The atomic theory of creation advanced by Lucretius is found also in the Nyaya philosophy of the Hindus. The pessimism of Pliny and Marcus Aurelius was much more elaborately worked out by Gautama. The Hindus had their categories and their syllogisms as well as Aristotle. The conception of a dual principle in deity which the early Church traced in all the religious systems of Egypt, Phoenicia, and Assyria, and whose influence poisoned the life of the Phoenician colonies, and was so corrupting to the morals of Greece and Rome, was also elaborated by the Sankhya philosophy of Kapila, and it has plunged Hindu society into as deep a degradation as could be found in Pompeii or Herculaneum.[23] The Indian philosophy partook far more of the pantheistic element than that of Greece.

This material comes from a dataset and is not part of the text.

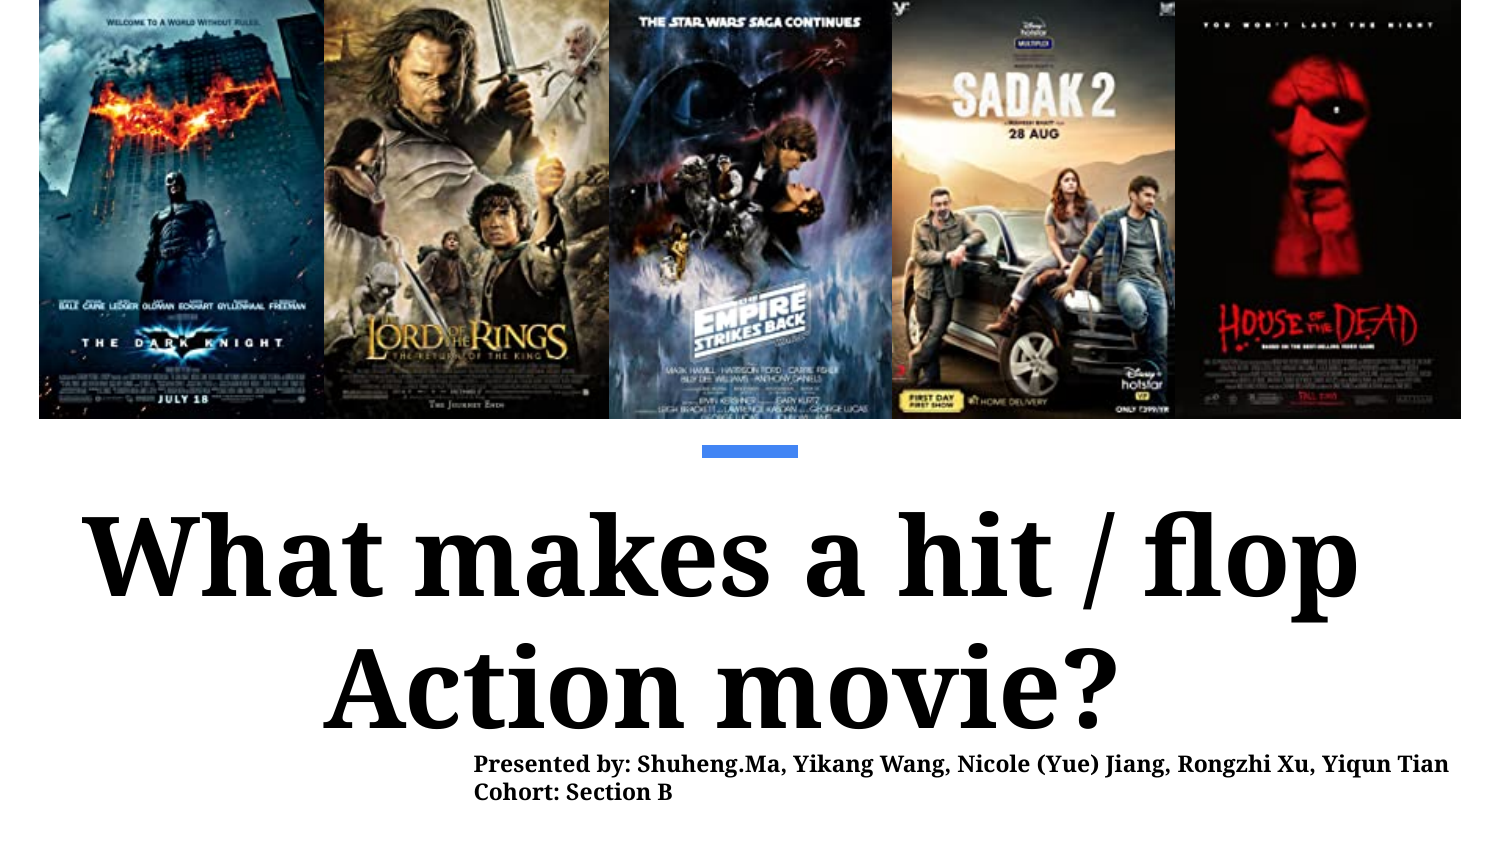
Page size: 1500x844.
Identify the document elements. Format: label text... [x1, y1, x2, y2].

picture [39, 0, 1461, 419]
subtitle Presented by: Shuheng.Ma, Yikang Wang, Nicole (Yue) Jiang, Rongzhi Xu, Yiqun Tian Cohort: Section B [458, 734, 1500, 844]
title What makes a hit / flop Action movie? [24, 444, 1422, 766]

Plato and Aristotle had clearer conceptions of the personality of the deity and of the distinct and responsible character of the human soul than any school of Hindu philosophers—certainly clearer than the Vedantists, and their ethics involved a stronger sense of sin.
German philosophy has borrowed its pantheism from India rather than from Greece, and in its most shadowy developments it has never transcended the ancient Vedantism of Vyasa.